Extra ecclesiam nulla salus: il “caso Manifesto”
Una volta, chi usciva dal Pci ne pagava tutte le conseguenze. Perché aveva ripudiato la vecchia fede, anche se in nome dei vecchi ideali. E veniva considerato come un rinnegato: in uno scontro che, come pensavano seriamente in molti, sarebbe stato, al dunque, uno scontro tra comunisti ed ex comunisti.
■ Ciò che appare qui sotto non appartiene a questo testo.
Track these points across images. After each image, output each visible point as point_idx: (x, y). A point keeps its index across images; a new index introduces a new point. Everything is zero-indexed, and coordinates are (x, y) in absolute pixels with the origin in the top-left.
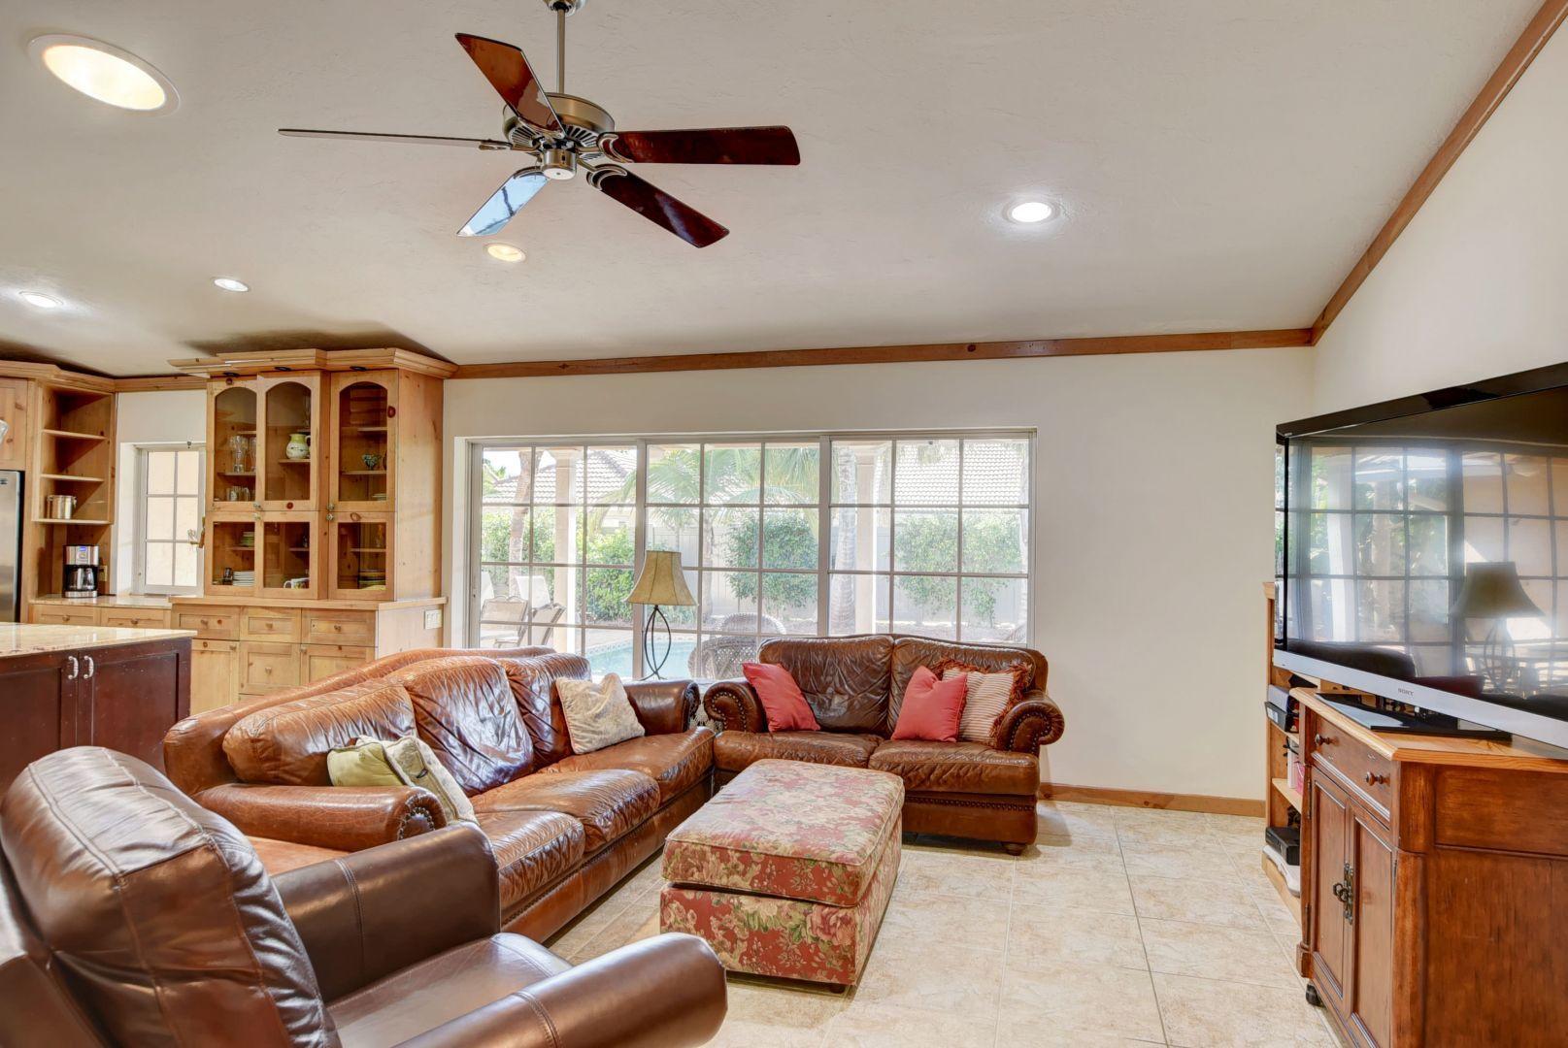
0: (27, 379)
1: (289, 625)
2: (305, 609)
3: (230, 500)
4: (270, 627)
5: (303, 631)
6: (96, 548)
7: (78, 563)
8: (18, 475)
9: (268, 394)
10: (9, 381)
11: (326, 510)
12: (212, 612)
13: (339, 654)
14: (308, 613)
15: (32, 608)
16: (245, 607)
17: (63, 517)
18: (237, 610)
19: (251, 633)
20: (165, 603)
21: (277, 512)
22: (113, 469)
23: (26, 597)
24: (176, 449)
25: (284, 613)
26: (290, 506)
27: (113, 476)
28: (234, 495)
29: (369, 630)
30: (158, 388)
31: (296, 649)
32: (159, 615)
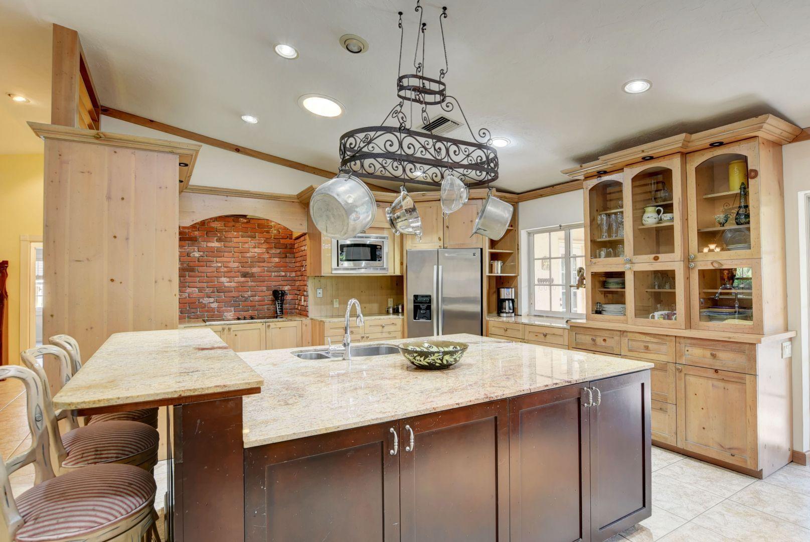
0: (482, 199)
1: (664, 348)
2: (680, 337)
3: (600, 257)
4: (647, 348)
5: (678, 354)
6: (513, 289)
7: (506, 298)
8: (480, 249)
9: (634, 179)
10: (474, 201)
11: (688, 260)
12: (598, 333)
13: (715, 376)
14: (682, 341)
15: (488, 322)
16: (624, 332)
17: (498, 273)
18: (618, 333)
19: (630, 351)
20: (562, 324)
21: (646, 263)
22: (518, 245)
23: (485, 317)
24: (550, 231)
25: (659, 339)
26: (656, 259)
27: (518, 249)
28: (603, 253)
29: (749, 360)
30: (541, 196)
31: (671, 367)
32: (560, 332)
Oggi, assistiamo a una situazione che si potrebbe definire, a seconda delle varie sensibilità, singolare, paradossale o magari anche scandalosa. Quello di un partito che, circa trent’anni fa , ha rinnegato tutto quello che caratterizzava il vecchio Pci: diventando atlantico, liberista, privatista, nordista, rigorista (e chi più ne ha più ne metta); e cancellando accuratamente le memorie del suo passato. E quello dei custodi della vecchia fiamma - leggi quelli del Manifesto - a deplorare, ma compostamente, ciò che era avvenuto; anzi, più ancora, a correre in suo soccorso, alla prima richiesta in tal senso.
Si poteva attribuire questa remissività operosa a una sorta di sopravvenuta malinconia; quel sentimento che ha spinto il quotidiano comunista a dedicare quasi tutte le sue pagine al recinto tranquillo della cultura. E a pubblicare, in modo equanime, qualsiasi documento od opinione venisse dall’interno della sinistra.
Oggi, ci troviamo, però, di fronte al puro e semplice richiamo all’ordine; apparentemente espresso da figure consolari della sinistra che fu; in realtà costruito su misura per una casa madre “al di fuori della quale non ci può essere salvezza”.
Ci riferiamo all’appello lanciato alla vigilia delle elezioni regionali del Lazio. A rivendicare l’unità tra Pd e M5S per battere la destra. Un appello certamente condivisibile. Ma, oggettivamente, tardivo. E in contrasto con la situazione data: in cui il Pd, che aveva motivato sin dall’inizio la sua rottura, a livello nazionale e locale, con il Movimento sulla questione del termovalorizzatore (sul termovalorizzatore e non sulla guerra; e semplicemente perché, in questo caso avrebbe dovuto rompere anche con Sinistra italiana…); e si era, conseguentemente, alleato nel Lazio con Calenda e Renzi. Un’alleanza accettata, formalmente e sostanzialmente, da D’Alessio, candidato ufficiale della coalizione. Il che rendeva un puro “flatus vocis” l’appello all’unità, a cose fatte. “Flatus vocis” per non dire pura e semplice provocazione.
Questione di opinioni? Nossignore. Perché, a renderla tale, e al disopra (o disotto) di qualsiasi sospetto è la contemporanea uscita, a suo sostegno, di quella che potremmo definire “intellettualità collettiva” e dello stesso Manifesto. Dove la colpa del mancato accordo viene, contro ogni evidenza, attribuita al M5S e alla sua candidata alla presidenza, congiuntamente colpevoli di immaturità, vuoto politico e culturale e via discorrendo; con il concorso attivo dell’intellettuale di turno. Una sorta di anatema ideologico ed etico; di quelli che una volta si riservavano al campo avverso; mentre oggi sono destinati ai concorrenti fastidiosi.
Aggiungiamo che, nello stesso numero, i più recenti sviluppi della questione ucraina vengono visti in un’ottica che corrisponde, in ogni suo aspetto, all’interventismo democratico, proprio della sinistra bellicista di cui il Pd è un portabandiera.
Si dirà che il Manifesto è sempre stato, per sua vocazione, sacerdote della fede. E questo ci sta. Ma diventare sacerdoti di un partito che questa fede ha totalmente rinnegato, questo non ci sta proprio.